Lieber FS,
deine Situation erinnert mich an die einer guten Freundin, über die ich in einem meiner vergangenen Threads berichtet habe (Titel: (Wie lange) darf eine 'Probezeit' sein?).
Ihr Freund ist nach Erfahrungen mit angeblich psychisch gestörten Frauen beziehungsgeschädigt, lebt in Trennung und hat zwei kleine Kinder. Da muss er vorsichtig sein und braucht ganz viel Zeit, Verständnis, Rücksichtnahme, bis er wieder Vertrauen fassen kann. Bis zu einem gewissen Punkt finde ich das auch nachvollziehbar und in Ordnung.
Doch bei ihr sind es mittlerweile eineinhalb Jahre, in denen das so läuft. Er hat zig Baustellen und selten Zeit. Sie war noch kein einziges Mal bei ihm zuhause. Auch seine Freunde hat sie noch immer nicht getroffen; ein Kennenlernen mit ihrer Familie hat er erst kürzlich wieder abgesagt.
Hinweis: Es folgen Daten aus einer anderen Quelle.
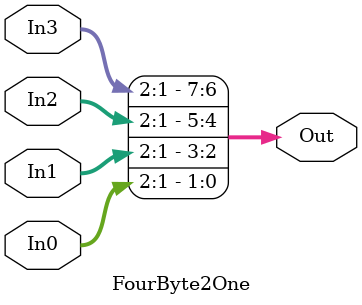
<source format=v>
`timescale 1ns / 1ps
module FourByte2One(
    input [7:0] In0,
    input [7:0] In1,
    input [7:0] In2,
    input [7:0] In3,
    output [7:0] Out
    );
	 

	
	assign Out[1:0] = In0[2:1], Out[3:2] = In1[2:1], Out[5:4] = In2[2:1], Out[7:6] = In3[2:1];
	

endmodule

</source>
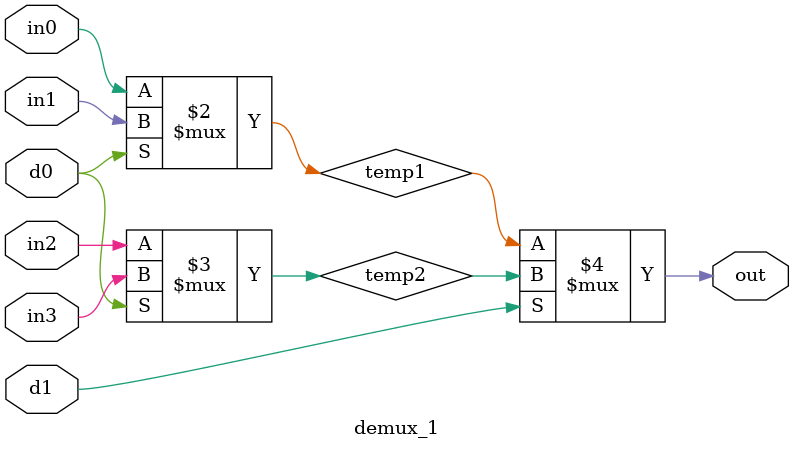
<source format=v>
module demux_1 (in0, in1, in2, in3, d0, d1, out);
   output  	out;
   input  	in0, in1, in2, in3;
   input 	d0, d1; 
   reg temp1, temp2, out;
   always@(in0 or in1 or in2 or in3 or d0 or d1)
     begin
       temp1 = d0?in1:in0;
       temp2 = d0?in3:in2;
       out =  d1?temp2:temp1;     
     end 
endmodule
</source>
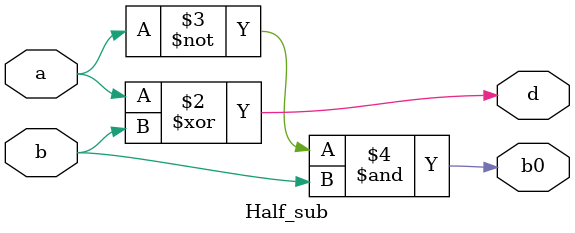
<source format=v>
`timescale 1ns / 1ps
module Half_sub(a,b,d,b0);
	input a,b;
	output d,b0;
	reg d,b0;
always @(a,b)
	begin
	d=a^b;
	b0=(~a)&b;
	end
endmodule

</source>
Sie steht zudem unter permanentem Generalverdacht und muss quasi ständig beweisen, dass sie keine Borderlinerin oder Narzisstin ist, die ihm sein Herz brechen will und nur auf sein Geld aus ist. Beim kleinsten "Fehltritt" ihrerseits, der ihn irgendwie triggert, fühlt er sich in seinen Befürchtungen bestätigt, setzt alles auf Null, und sie muss es erstmal wieder gut machen.
Leider ist sie, sicher auch verstärkt durch diese Manipulation, sehr verliebt und kommt da nicht raus. Alle Jubeljahre passiert nämlich auch wieder ein winziger Schritt vorwärts, der sie weiter hoffen lässt, dass, wenn sie ihm nur genug Zeit und Verständnis gibt und ihre Bedürfnisse zurücknimmt, alles ganz toll würde...
Eine Therapie hat sie ihm übrigens auch schon einmal vorgeschlagen. Er fand diesen Vorschlag angeblich gut, setzt ihn aber nicht um. Er bleibt in der Opferrolle; sie muss ihn weiterhin mit Samthandschuhen anfassen.
Ich finde deine Einstellung gut, dass du ihr Zeit und Raum geben willst, solange wenigstens ein Wille zur Weiterentwicklung erkennbar ist, egal, wie klein die Schritte sein mögen. Ich würde mir an deiner Stelle aber auch konkret überlegen, woran du diesen Willen bzw. diese Schritte festmachst und wie lange du zu warten bereit bist.
Ich meine das nicht als Druck machendes Ultimatum, das du ihr stellen sollst, sondern im Sinne einer innerlichen Ausarbeitung deiner eigenen Grenzen. Zum Beispiel so: "Es ist okay, wenn sie nicht gleich meine ganze Familie treffen will. Mein Bruder ist aber eine besonders wichtige Person in meinem Leben, was sie auch weiß. Und wenn sie in weiteren sechs Monaten noch nicht einmal ihn kennenlernen möchte, ist das für mich ein Zeichen, dass es nicht weitergeht, und dann muss ich Konsequenzen ziehen."
Sonst läufst du Gefahr, wie meine Freundin bis in alle Ewigkeit auf der verständnisvollen Warteposition gehalten zu werden... und bei aller Verliebtheit, sie ist nicht glücklich darin.